** Data for this task follows **
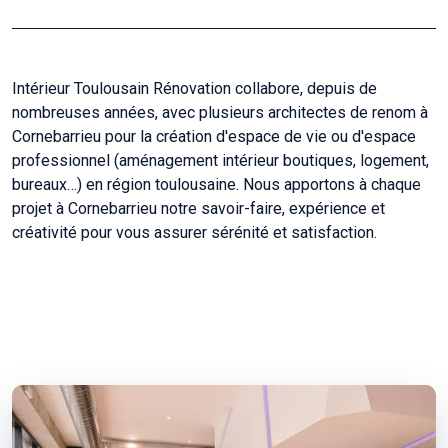
Intérieur Toulousain Rénovation collabore, depuis de
nombreuses années, avec plusieurs architectes de renom à
Cornebarrieu pour la création d'espace de vie ou d'espace
professionnel (aménagement intérieur boutiques, logement,
bureaux…) en région toulousaine. Nous apportons à chaque
projet à Cornebarrieu notre savoir-faire, expérience et
créativité pour vous assurer sérénité et satisfaction.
** End of Data for this task **
Required work: Your answer should be every line from the material above in which the word "pour" appears.

Output below:
Cornebarrieu pour la création d'espace de vie ou d'espace
créativité pour vous assurer sérénité et satisfaction.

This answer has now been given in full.